Enfant, il est arraché à La Réunion et placé dans le Cantal: "On nous a dit qu'on ferait de nous des gens bien"

Le foyer de Quézac en 1965. Jean-Charles Pitou est au deuxième rang, le troisième en partant de la droite. - Collection Jean-Charles Pitou
Jean-Charles Pitou a 9 ans lorsqu'il arrive à Quézac dans le Cantal. Il fait partie de ces 1.600 enfants réunionnais transférés en France entre 1963 et 1982 pour repeupler des régions de l'hexagone vidées par l'exode rural.
"Je suis arrivé à 9 ans dans le Cantal à Quézac. On nous a promis plein de choses, qu'on ferait de nous des gens bien, qu'on ferait des études et qu'on irait à l'école.
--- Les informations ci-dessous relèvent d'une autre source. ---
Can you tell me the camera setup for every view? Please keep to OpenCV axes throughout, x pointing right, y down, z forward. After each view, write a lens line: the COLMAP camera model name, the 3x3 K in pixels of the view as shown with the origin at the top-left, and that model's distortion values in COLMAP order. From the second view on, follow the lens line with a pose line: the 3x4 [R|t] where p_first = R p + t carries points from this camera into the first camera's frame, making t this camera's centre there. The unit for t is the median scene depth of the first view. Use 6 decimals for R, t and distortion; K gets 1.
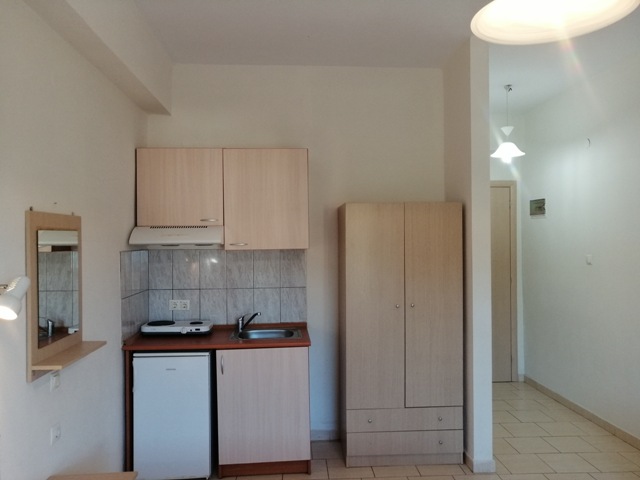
lens RADIAL K [[504.0, 0, 320.0], [0, 504.0, 240.5], [0, 0, 1]] dist [-0.019771, 0.060124]
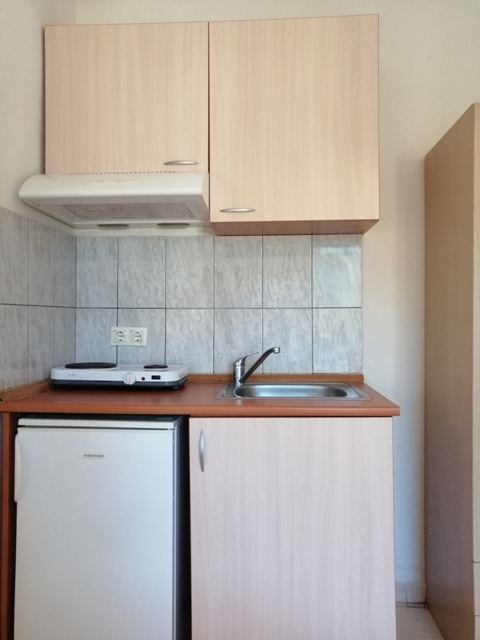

Finalement moi je me suis retrouvé dans le Cantal, à Quézac, dans un orphelinat éloigné de tout et tout ce qu'on nous a promis ça n'a pas été tenu.
Je n'étais même pas d'une famille pauvre. Ma grand-mère était directrice d'école, mon père était architecte. Mais au divorce de mes parents, mon père nous a placés à la Ddass et après ils n'ont pas fait le tri comme il faut et je me suis retrouvé dans cette galère.
"On était partis en shorts, on avait froid"
Je n'ai pas trop de souvenirs du voyage. Nous étions une quarantaine d'enfants, certains avaient 2-3 ans. Je me rappelle quand on est arrivés à Quézac, parce qu'on avait froid. On était partis en shorts. Et au mois de septembre, il faisait froid là-bas. On ne réalisait pas ce qui nous arrivait.
On a été accueillis par des sœurs. On a été bien accueillis et chouchoutés. On a été à l'école jusqu'au certificat d'études. L'été, on nous envoyait chez les paysans pour nous faire sortir de la maison d'enfants. Moi j'ai commencé à travailler à 14 ans et la majorité était à 21 ans. Pendant toutes ces années-là, personne ne s'occupait de nous.
Ma mère est venue en France, elle m'avait volé deux fois au foyer parce que ce n'était pas elle qui m'avait mis à la Ddass. Mais ils sont venus me récupérer deux fois.
"Même maintenant, c'est encore tabou"
J'ai compris ce qui m'était arrivé longtemps plus tard. Je suis retourné à La Réunion à l'âge de 20 ans, en congé. J'ai retrouvé ma sœur, mon père, mes grands-parents, mes oncles et mes tantes. Mais quand je suis revenu là-bas, j'étais un peu le bâtard de la famille. Même maintenant, c'est encore tabou. On n'en parle pas, on fait comme si c'était normal. Ça fait 50 ans qu'on n'a pas fait d'anniversaires ensemble.
J'ai trois enfants, et je suis même grand-père. J'ai surtout parlé à mon fils quand j'avais 40 ans. On avait la vie de famille donc on n'en parlait pas trop. Je ne me considère chez moi nulle part. A La Réunion, on se sent bien, on a des points d'attache, mais comme on n'y a pas vécu… On retourne aux racines mais on est obligés de repartir parce que notre famille est en métropole. On est entre les deux.
J'ai créé l'association Génération brisée en 2002. Nous nous sommes ensuite fédérés avec d'autres associations pour faire reconnaître nos droits et nous défendre. J'ai porté plainte contre l'Etat mais on a été débouté parce qu'il y avait prescription.
"Beaucoup ne veulent pas parler"
Le gouvernement a créé la commission des enfants de la Creuse pour que nous puissions avoir des billets d'avion. On demande donc des billets d'avion pour nous et nos familles. Certains ne sont jamais retournés à La Réunion et n'ont jamais retrouvé leurs familles. On demande aussi l'accès aux dossiers. Je n'ai jamais retrouvé le mien. La commission a pu en récupérer quelques-uns. Au départ, on pensait qu'on était 1600, en fait on est peut-être 2.150, et peut-être davantage.
Beaucoup ne veulent pas parler. Beaucoup veulent garder leur secret pour eux, ils en ont trop bavé. On ne peut pas les obliger.
Peut-être que l'Etat voulait bien faire au départ, mais on n'a pas été suivis. Il n'y avait pas de psy, pas d'assistante sociale. Quand j'étais apprenti je vivais avec 550 francs par mois. Si ça se passait aujourd'hui, plein de choses se mettraient en place. Nous, on nous a laissés au bord de la route.
Moi je m'en suis bien sorti. Mais combien sont morts? Combien ne sont jamais retourné à La Réunion? Combien de temps encore avant de retourner à La Réunion? Combien de familles ne reverront jamais leurs frères et sœurs? Qui peut nous répondre?"